++++ Records to use

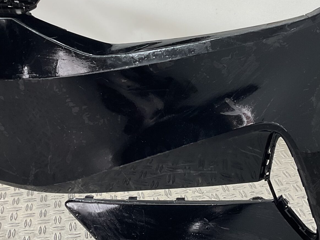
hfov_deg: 30.3
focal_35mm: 64
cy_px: 59
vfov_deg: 22.7
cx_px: 154
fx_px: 592
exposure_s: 1/120
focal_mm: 3
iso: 32
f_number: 1.8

++++++++

Problem: Except for the pictures, copy every line of the records above exactly.

Response area:
hfov_deg: 30.3
focal_35mm: 64
cy_px: 59
vfov_deg: 22.7
cx_px: 154
fx_px: 592
exposure_s: 1/120
focal_mm: 3
iso: 32
f_number: 1.8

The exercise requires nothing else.